With Domestic Violence Awareness Month in full swing, campus representatives are working to shed light on an otherwise dark topic.
The University of Minnesota’s Aurora Center for Advocacy and Education is holding events throughout the month focused on healthy relationships and victims of domestic violence.
Taylor Roberts, a student coordinator with the Aurora Center, said the focus on sexual assault sometimes causes domestic violence to be ignored.
To start the conversation, she said she and another student coordinator, Prerna Subramanian, came up with an idea for a social media photo campaign.
The coordinators asked students what healthy relationships look like and then posted their photos on social media, Roberts said.
The idea, she said, was modeled after the Minnesota Student Association’s “how are you?” campaign, which ran last spring.
“The reason [we chose] healthy relationships is because we wanted to put a positive spin on what can be considered a very negative topic,” Subramanian said.
Last year, there were 34 domestic violence homicides in the state, according to a Minnesota Coalition for Battered Women report.
Sophie Glaesemann, a University global studies junior and campaign participant, said she thinks Aurora’s dissemination of positive messages through social media can influence people.
“If you can get the positive images and attitudes through peoples’ feeds … they’ll inevitably … internalize it,” she said.
Subramanian said she hopes the campaign will spur people to act as allies when they see someone suffering from domestic violence.
Student feedback on the media campaign has been positive so far, said Katie Eichele, director of the Aurora Center.

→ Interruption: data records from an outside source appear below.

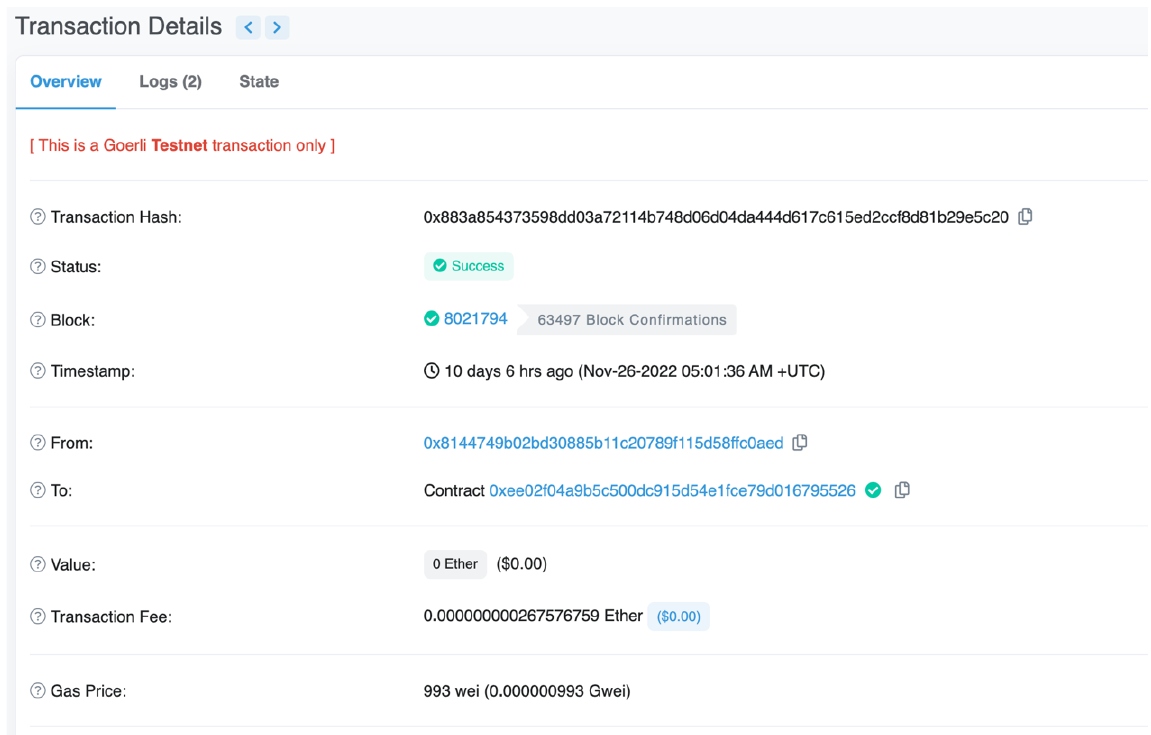
Figure A11. Proof of issuing funding request on Etherscan.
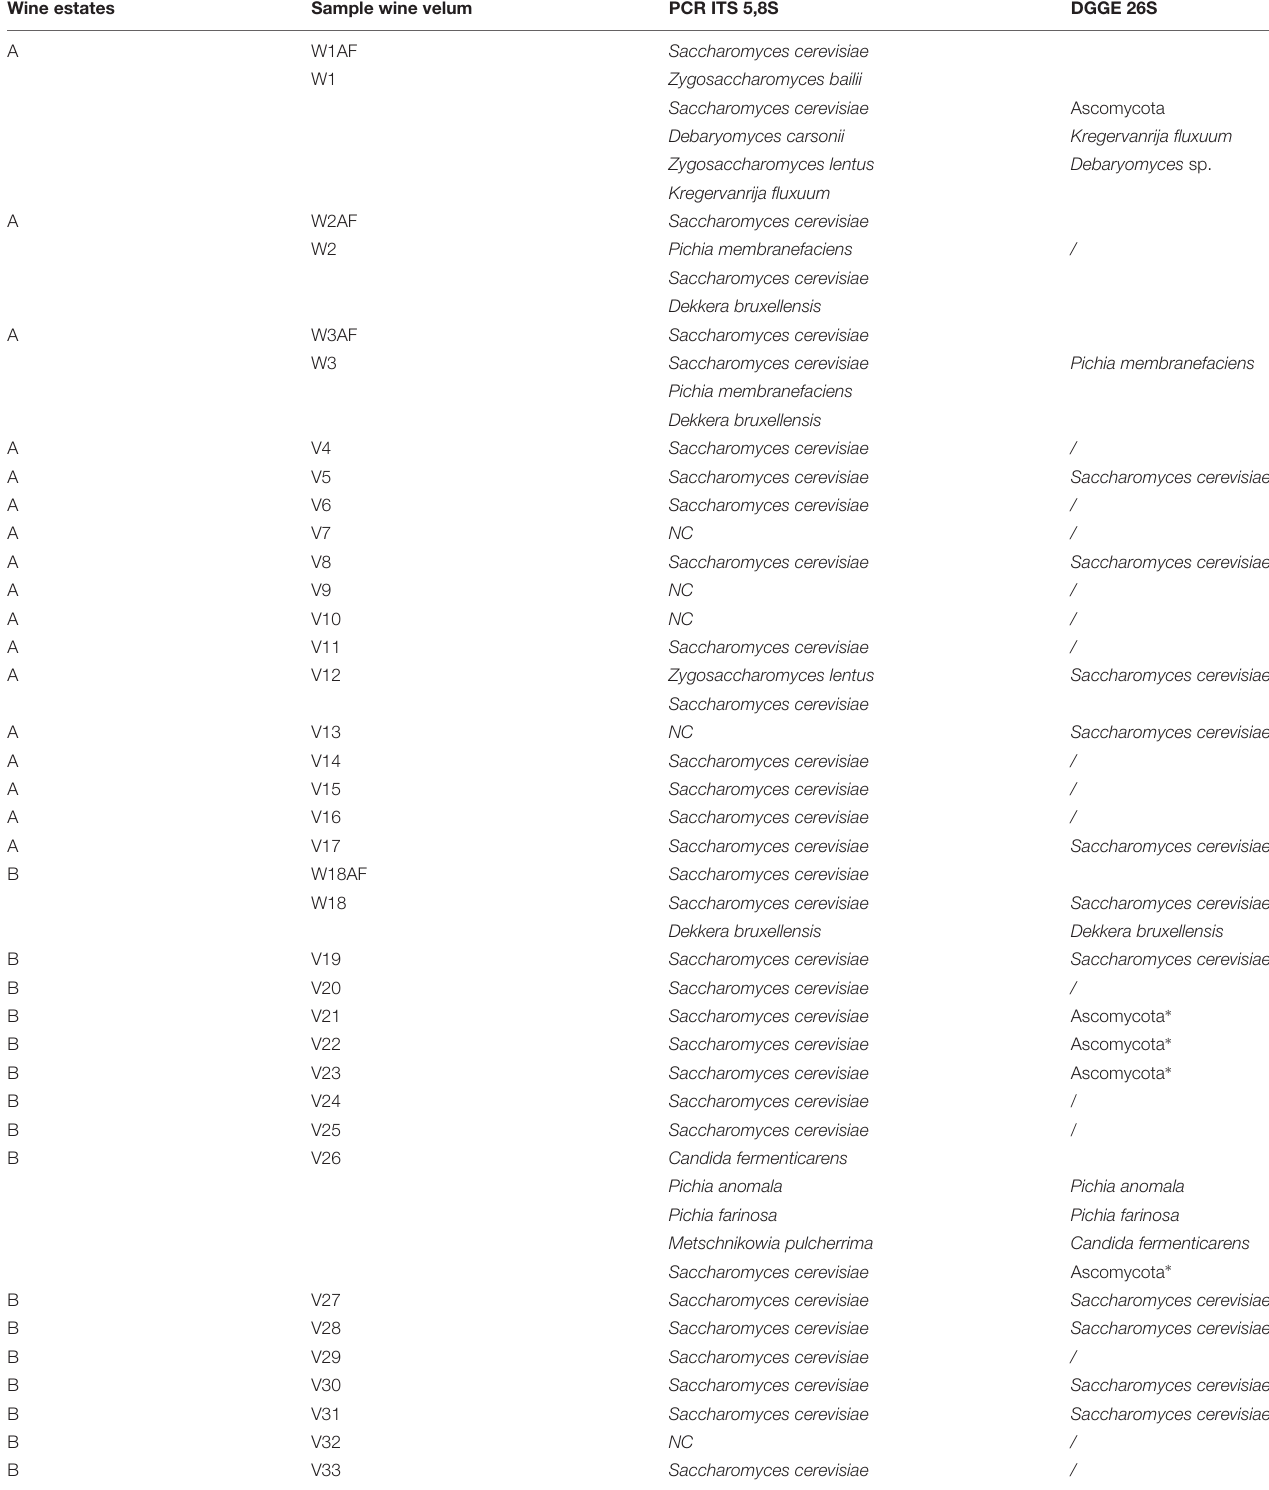
TABLE 1 | Identification of wine and velum yeast by different molecular techniques (5,8S PCR and 26S DGGE). Wine estates Sample wine velum PCR ITS 5,8S DGGE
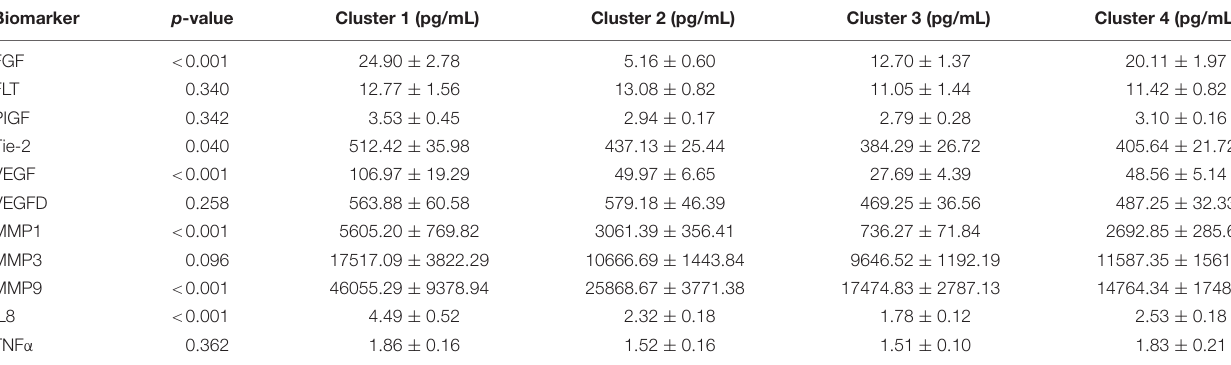
TABLE 3 | Means ± SEM for clusters 1–4 produced by the Euclidean distance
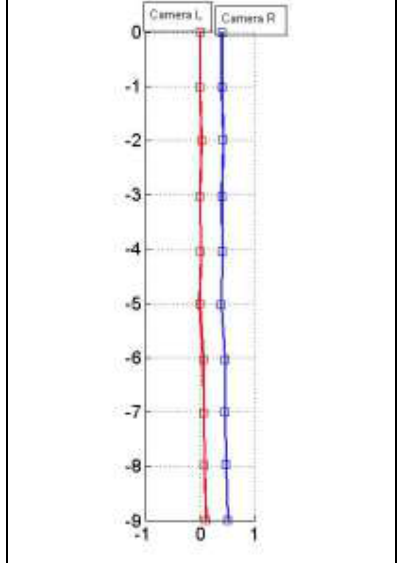
Figure 7 – Orthogonal plot of all PC estimated positions in the LACRF (Exp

She said since the campaign began, the center has seen an increase in traffic and likes to its social media pages.
“One of the things that we know about our students is they like to engage and be a part of changing the world,” Eichele said.

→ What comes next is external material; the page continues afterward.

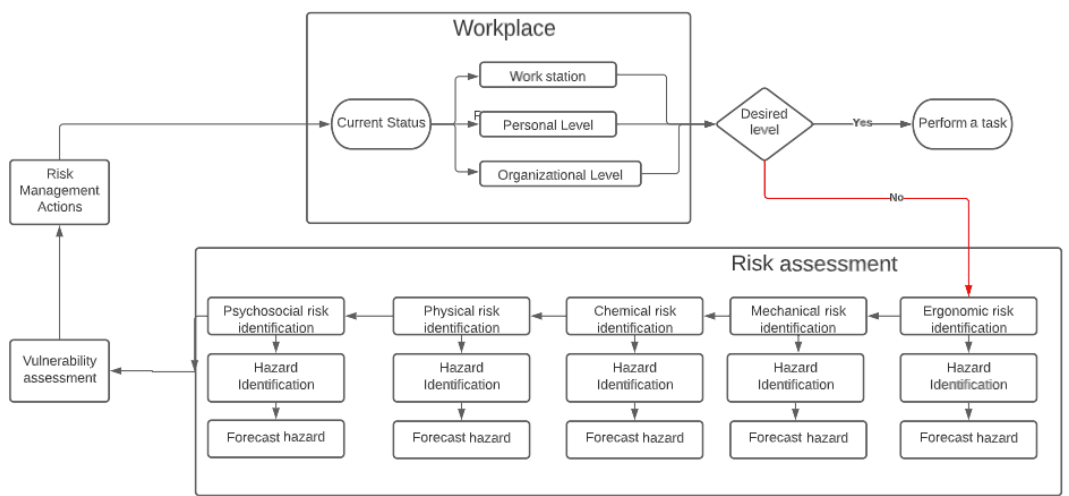
Figure 3. Workplace evaluation method.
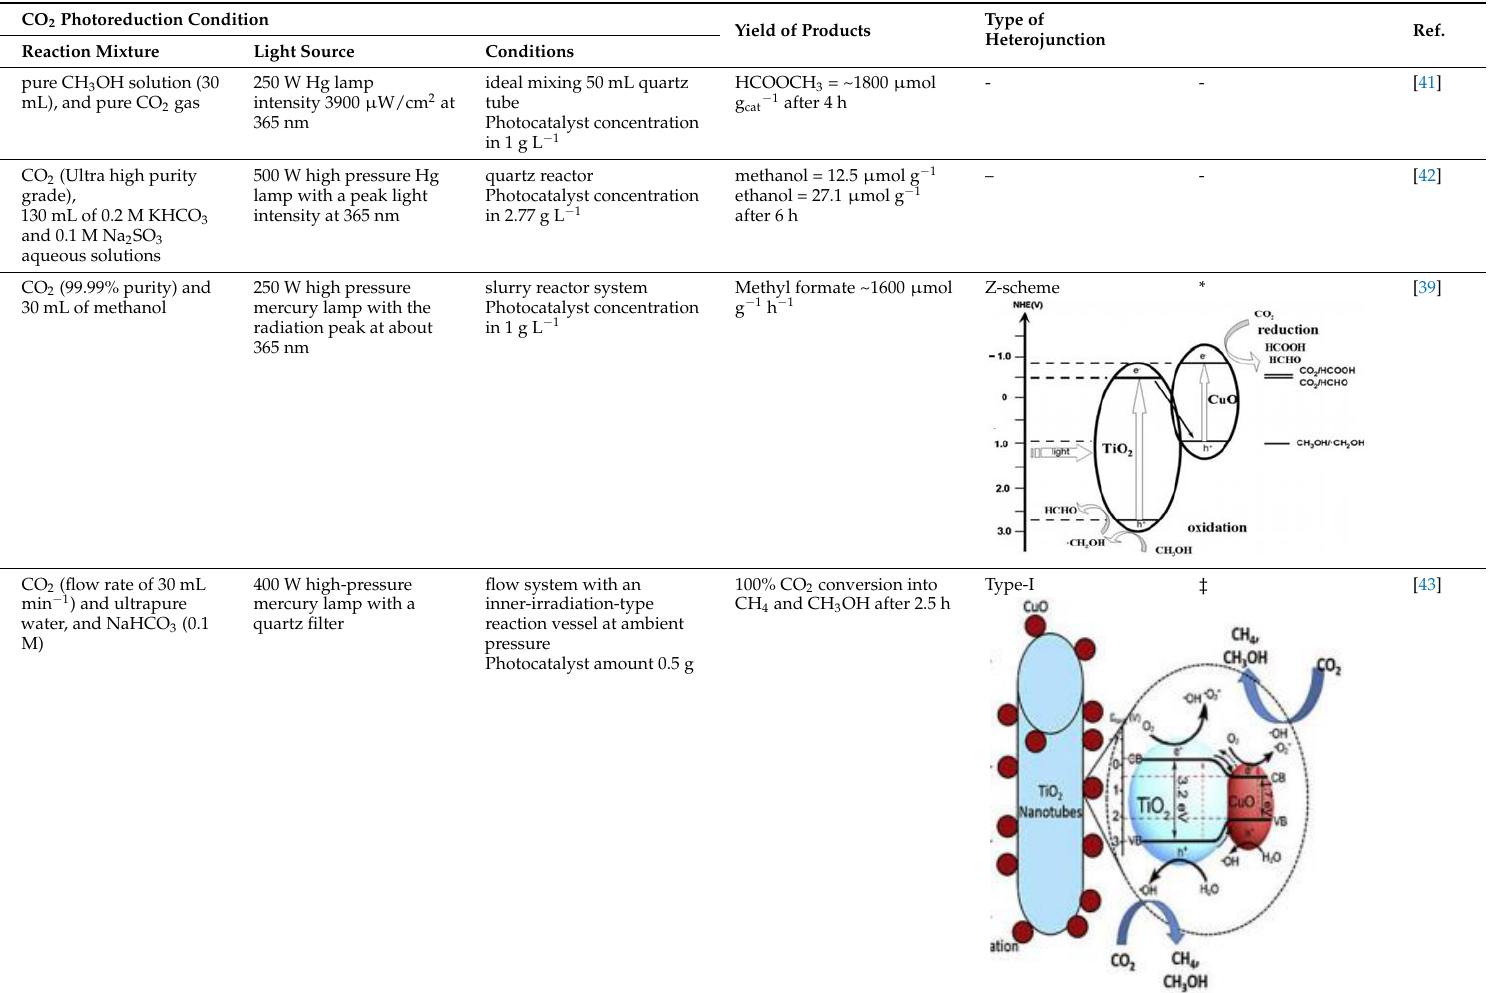
Table 4. CO 2 photoreduction using CuO/TiO 2 heterojunction photocatalysts.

The center is also running the Silent Witness Project this month, which pays tribute to domestic violence homicide victims, she said.

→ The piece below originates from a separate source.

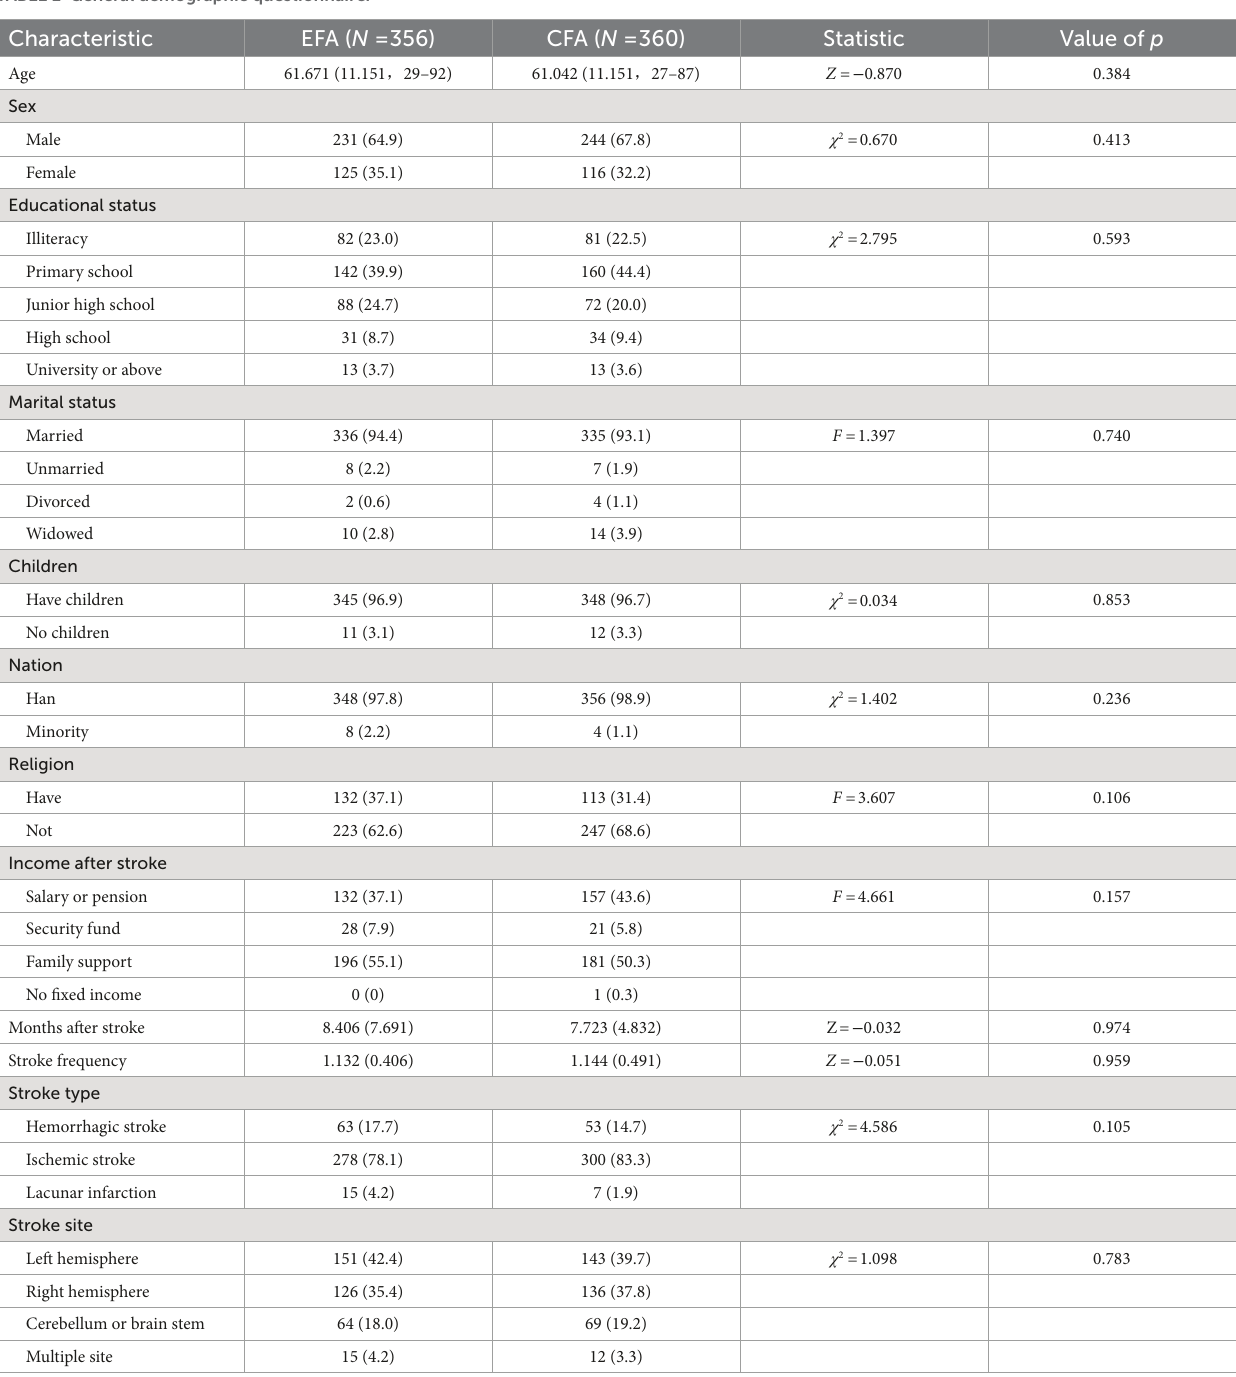
TABLE 1 General demographic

Eichele said the project involves placing life-size wooden figures around campus, which represent Minnesota victims.
The figures are painted red and display descriptions of victims’ names, ages, hometowns and causes of death, Roberts said.
One of the models, Eichele said, displays the information of Ashley Hasti, a University medical school student killed by a University of California, Los Angeles gunman — her husband — last spring.
Roberts said student dormitories such as Sanford Hall, 17th Avenue Residence Hall and Frontier Hall have agreed to let them display the models in their lobbies.
Flyers explaining the project’s purpose accompany the displays along with trigger warnings, she said.
Roberts said she hopes outreach will help people realize the scope of domestic violence.
“Getting the word out there and making people’s voices heard and talking about the fact that domestic violence … happens to real people,” she said.